## Begin RECORD EXTRACTS

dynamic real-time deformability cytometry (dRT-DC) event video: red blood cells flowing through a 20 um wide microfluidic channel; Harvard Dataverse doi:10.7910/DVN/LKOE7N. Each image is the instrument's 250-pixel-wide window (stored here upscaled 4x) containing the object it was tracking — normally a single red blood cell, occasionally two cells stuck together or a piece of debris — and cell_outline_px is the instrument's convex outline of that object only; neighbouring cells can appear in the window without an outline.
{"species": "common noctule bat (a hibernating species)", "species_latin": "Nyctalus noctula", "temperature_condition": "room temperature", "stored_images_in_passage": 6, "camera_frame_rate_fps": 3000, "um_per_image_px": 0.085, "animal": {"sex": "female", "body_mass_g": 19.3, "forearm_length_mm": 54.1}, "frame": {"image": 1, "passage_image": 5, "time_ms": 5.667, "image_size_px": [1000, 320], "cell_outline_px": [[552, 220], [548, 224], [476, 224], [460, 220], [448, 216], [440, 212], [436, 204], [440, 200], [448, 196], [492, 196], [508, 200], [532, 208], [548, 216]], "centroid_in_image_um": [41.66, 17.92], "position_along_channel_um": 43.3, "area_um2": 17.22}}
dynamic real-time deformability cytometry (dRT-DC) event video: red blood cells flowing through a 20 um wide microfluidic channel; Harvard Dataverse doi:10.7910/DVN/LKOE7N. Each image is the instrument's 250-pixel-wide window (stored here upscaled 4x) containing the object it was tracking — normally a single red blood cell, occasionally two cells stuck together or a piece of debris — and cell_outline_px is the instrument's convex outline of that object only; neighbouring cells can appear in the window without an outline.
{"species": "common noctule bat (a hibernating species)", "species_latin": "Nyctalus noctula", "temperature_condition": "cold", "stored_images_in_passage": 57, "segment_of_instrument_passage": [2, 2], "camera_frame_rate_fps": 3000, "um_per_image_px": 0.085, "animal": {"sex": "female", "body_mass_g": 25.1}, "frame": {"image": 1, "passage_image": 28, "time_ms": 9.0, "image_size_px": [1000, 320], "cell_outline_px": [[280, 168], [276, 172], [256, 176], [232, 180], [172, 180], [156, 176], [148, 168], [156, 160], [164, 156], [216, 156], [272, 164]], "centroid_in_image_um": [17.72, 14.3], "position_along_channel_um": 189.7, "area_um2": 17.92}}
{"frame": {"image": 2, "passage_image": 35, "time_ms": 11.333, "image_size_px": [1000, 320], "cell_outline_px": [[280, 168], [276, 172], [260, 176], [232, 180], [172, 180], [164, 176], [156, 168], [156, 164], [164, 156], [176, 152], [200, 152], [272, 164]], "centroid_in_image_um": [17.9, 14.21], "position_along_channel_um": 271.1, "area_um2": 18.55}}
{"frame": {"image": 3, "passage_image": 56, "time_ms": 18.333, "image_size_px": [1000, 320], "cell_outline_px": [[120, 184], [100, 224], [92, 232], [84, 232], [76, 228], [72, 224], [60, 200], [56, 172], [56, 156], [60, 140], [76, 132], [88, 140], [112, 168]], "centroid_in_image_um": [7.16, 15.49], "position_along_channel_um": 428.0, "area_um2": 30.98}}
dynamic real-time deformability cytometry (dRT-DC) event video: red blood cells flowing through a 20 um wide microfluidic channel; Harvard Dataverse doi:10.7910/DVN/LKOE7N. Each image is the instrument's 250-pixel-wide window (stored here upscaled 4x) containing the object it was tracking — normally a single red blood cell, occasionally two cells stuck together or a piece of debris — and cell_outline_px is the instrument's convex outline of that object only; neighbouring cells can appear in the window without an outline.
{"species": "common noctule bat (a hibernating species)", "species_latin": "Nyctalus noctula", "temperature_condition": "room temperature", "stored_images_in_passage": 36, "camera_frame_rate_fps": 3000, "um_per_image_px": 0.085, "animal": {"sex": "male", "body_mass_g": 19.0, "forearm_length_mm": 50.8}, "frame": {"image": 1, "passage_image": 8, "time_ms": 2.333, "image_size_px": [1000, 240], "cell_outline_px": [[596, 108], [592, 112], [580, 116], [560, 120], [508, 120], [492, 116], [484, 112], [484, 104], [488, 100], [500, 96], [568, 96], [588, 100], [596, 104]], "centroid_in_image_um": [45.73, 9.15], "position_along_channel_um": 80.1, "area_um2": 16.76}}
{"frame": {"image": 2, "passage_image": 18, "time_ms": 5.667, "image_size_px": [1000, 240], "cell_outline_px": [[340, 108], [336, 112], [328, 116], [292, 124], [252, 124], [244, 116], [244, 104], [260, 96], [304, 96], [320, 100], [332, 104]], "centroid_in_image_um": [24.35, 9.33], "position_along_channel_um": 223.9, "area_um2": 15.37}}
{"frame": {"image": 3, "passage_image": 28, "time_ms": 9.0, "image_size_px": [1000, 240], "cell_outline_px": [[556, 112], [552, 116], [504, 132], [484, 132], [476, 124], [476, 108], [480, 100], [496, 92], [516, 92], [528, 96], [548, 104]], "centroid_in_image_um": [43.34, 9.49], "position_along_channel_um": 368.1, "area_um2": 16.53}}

## End RECORD EXTRACTS

# [EXERCISE REQUIREMENTS]
Set out the complete listing exactly as shown.

# [EXERCISE RESULT]
dynamic real-time deformability cytometry (dRT-DC) event video: red blood cells flowing through a 20 um wide microfluidic channel; Harvard Dataverse doi:10.7910/DVN/LKOE7N. Each image is the instrument's 250-pixel-wide window (stored here upscaled 4x) containing the object it was tracking — normally a single red blood cell, occasionally two cells stuck together or a piece of debris — and cell_outline_px is the instrument's convex outline of that object only; neighbouring cells can appear in the window without an outline.
{"species": "common noctule bat (a hibernating species)", "species_latin": "Nyctalus noctula", "temperature_condition": "room temperature", "stored_images_in_passage": 6, "camera_frame_rate_fps": 3000, "um_per_image_px": 0.085, "animal": {"sex": "female", "body_mass_g": 19.3, "forearm_length_mm": 54.1}, "frame": {"image": 1, "passage_image": 5, "time_ms": 5.667, "image_size_px": [1000, 320], "cell_outline_px": [[552, 220], [548, 224], [476, 224], [460, 220], [448, 216], [440, 212], [436, 204], [440, 200], [448, 196], [492, 196], [508, 200], [532, 208], [548, 216]], "centroid_in_image_um": [41.66, 17.92], "position_along_channel_um": 43.3, "area_um2": 17.22}}
dynamic real-time deformability cytometry (dRT-DC) event video: red blood cells flowing through a 20 um wide microfluidic channel; Harvard Dataverse doi:10.7910/DVN/LKOE7N. Each image is the instrument's 250-pixel-wide window (stored here upscaled 4x) containing the object it was tracking — normally a single red blood cell, occasionally two cells stuck together or a piece of debris — and cell_outline_px is the instrument's convex outline of that object only; neighbouring cells can appear in the window without an outline.
{"species": "common noctule bat (a hibernating species)", "species_latin": "Nyctalus noctula", "temperature_condition": "cold", "stored_images_in_passage": 57, "segment_of_instrument_passage": [2, 2], "camera_frame_rate_fps": 3000, "um_per_image_px": 0.085, "animal": {"sex": "female", "body_mass_g": 25.1}, "frame": {"image": 1, "passage_image": 28, "time_ms": 9.0, "image_size_px": [1000, 320], "cell_outline_px": [[280, 168], [276, 172], [256, 176], [232, 180], [172, 180], [156, 176], [148, 168], [156, 160], [164, 156], [216, 156], [272, 164]], "centroid_in_image_um": [17.72, 14.3], "position_along_channel_um": 189.7, "area_um2": 17.92}}
{"frame": {"image": 2, "passage_image": 35, "time_ms": 11.333, "image_size_px": [1000, 320], "cell_outline_px": [[280, 168], [276, 172], [260, 176], [232, 180], [172, 180], [164, 176], [156, 168], [156, 164], [164, 156], [176, 152], [200, 152], [272, 164]], "centroid_in_image_um": [17.9, 14.21], "position_along_channel_um": 271.1, "area_um2": 18.55}}
{"frame": {"image": 3, "passage_image": 56, "time_ms": 18.333, "image_size_px": [1000, 320], "cell_outline_px": [[120, 184], [100, 224], [92, 232], [84, 232], [76, 228], [72, 224], [60, 200], [56, 172], [56, 156], [60, 140], [76, 132], [88, 140], [112, 168]], "centroid_in_image_um": [7.16, 15.49], "position_along_channel_um": 428.0, "area_um2": 30.98}}
dynamic real-time deformability cytometry (dRT-DC) event video: red blood cells flowing through a 20 um wide microfluidic channel; Harvard Dataverse doi:10.7910/DVN/LKOE7N. Each image is the instrument's 250-pixel-wide window (stored here upscaled 4x) containing the object it was tracking — normally a single red blood cell, occasionally two cells stuck together or a piece of debris — and cell_outline_px is the instrument's convex outline of that object only; neighbouring cells can appear in the window without an outline.
{"species": "common noctule bat (a hibernating species)", "species_latin": "Nyctalus noctula", "temperature_condition": "room temperature", "stored_images_in_passage": 36, "camera_frame_rate_fps": 3000, "um_per_image_px": 0.085, "animal": {"sex": "male", "body_mass_g": 19.0, "forearm_length_mm": 50.8}, "frame": {"image": 1, "passage_image": 8, "time_ms": 2.333, "image_size_px": [1000, 240], "cell_outline_px": [[596, 108], [592, 112], [580, 116], [560, 120], [508, 120], [492, 116], [484, 112], [484, 104], [488, 100], [500, 96], [568, 96], [588, 100], [596, 104]], "centroid_in_image_um": [45.73, 9.15], "position_along_channel_um": 80.1, "area_um2": 16.76}}
{"frame": {"image": 2, "passage_image": 18, "time_ms": 5.667, "image_size_px": [1000, 240], "cell_outline_px": [[340, 108], [336, 112], [328, 116], [292, 124], [252, 124], [244, 116], [244, 104], [260, 96], [304, 96], [320, 100], [332, 104]], "centroid_in_image_um": [24.35, 9.33], "position_along_channel_um": 223.9, "area_um2": 15.37}}
{"frame": {"image": 3, "passage_image": 28, "time_ms": 9.0, "image_size_px": [1000, 240], "cell_outline_px": [[556, 112], [552, 116], [504, 132], [484, 132], [476, 124], [476, 108], [480, 100], [496, 92], [516, 92], [528, 96], [548, 104]], "centroid_in_image_um": [43.34, 9.49], "position_along_channel_um": 368.1, "area_um2": 16.53}}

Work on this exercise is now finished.